#### Material for the task
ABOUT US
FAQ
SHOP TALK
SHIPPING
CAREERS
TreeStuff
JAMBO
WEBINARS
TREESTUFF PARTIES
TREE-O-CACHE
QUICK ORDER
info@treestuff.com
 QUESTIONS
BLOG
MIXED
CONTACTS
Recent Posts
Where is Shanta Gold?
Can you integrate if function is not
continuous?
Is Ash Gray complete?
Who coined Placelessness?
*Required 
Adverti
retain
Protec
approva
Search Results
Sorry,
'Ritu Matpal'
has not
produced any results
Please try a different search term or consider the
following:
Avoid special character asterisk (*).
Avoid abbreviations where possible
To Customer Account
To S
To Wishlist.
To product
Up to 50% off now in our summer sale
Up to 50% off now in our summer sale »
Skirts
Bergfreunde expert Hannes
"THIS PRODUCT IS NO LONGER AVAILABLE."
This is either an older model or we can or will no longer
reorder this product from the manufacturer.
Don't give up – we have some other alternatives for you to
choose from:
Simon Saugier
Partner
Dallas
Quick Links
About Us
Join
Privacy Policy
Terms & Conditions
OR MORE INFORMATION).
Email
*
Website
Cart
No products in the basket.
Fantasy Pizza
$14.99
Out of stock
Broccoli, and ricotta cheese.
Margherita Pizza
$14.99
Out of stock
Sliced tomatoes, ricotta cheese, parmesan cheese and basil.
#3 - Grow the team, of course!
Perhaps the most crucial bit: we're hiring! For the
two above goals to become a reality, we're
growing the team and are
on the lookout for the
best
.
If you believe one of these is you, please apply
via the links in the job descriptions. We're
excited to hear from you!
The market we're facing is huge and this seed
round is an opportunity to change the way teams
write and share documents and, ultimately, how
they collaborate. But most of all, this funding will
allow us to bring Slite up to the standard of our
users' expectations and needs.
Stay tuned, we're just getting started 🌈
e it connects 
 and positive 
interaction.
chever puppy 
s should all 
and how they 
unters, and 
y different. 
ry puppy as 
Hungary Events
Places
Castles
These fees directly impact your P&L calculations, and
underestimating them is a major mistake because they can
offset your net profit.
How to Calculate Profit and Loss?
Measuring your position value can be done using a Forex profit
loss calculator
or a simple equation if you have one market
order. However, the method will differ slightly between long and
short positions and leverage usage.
########
**Directions**
Reproduce the rows above word for word, starting with the first line and continuing through the line that contains "#3 - Grow the team, of course!", including that line.

**Response box**
ABOUT US
FAQ
SHOP TALK
SHIPPING
CAREERS
TreeStuff
JAMBO
WEBINARS
TREESTUFF PARTIES
TREE-O-CACHE
QUICK ORDER
info@treestuff.com
 QUESTIONS
BLOG
MIXED
CONTACTS
Recent Posts
Where is Shanta Gold?
Can you integrate if function is not
continuous?
Is Ash Gray complete?
Who coined Placelessness?
*Required 
Adverti
retain
Protec
approva
Search Results
Sorry,
'Ritu Matpal'
has not
produced any results
Please try a different search term or consider the
following:
Avoid special character asterisk (*).
Avoid abbreviations where possible
To Customer Account
To S
To Wishlist.
To product
Up to 50% off now in our summer sale
Up to 50% off now in our summer sale »
Skirts
Bergfreunde expert Hannes
"THIS PRODUCT IS NO LONGER AVAILABLE."
This is either an older model or we can or will no longer
reorder this product from the manufacturer.
Don't give up – we have some other alternatives for you to
choose from:
Simon Saugier
Partner
Dallas
Quick Links
About Us
Join
Privacy Policy
Terms & Conditions
OR MORE INFORMATION).
Email
*
Website
Cart
No products in the basket.
Fantasy Pizza
$14.99
Out of stock
Broccoli, and ricotta cheese.
Margherita Pizza
$14.99
Out of stock
Sliced tomatoes, ricotta cheese, parmesan cheese and basil.
#3 - Grow the team, of course!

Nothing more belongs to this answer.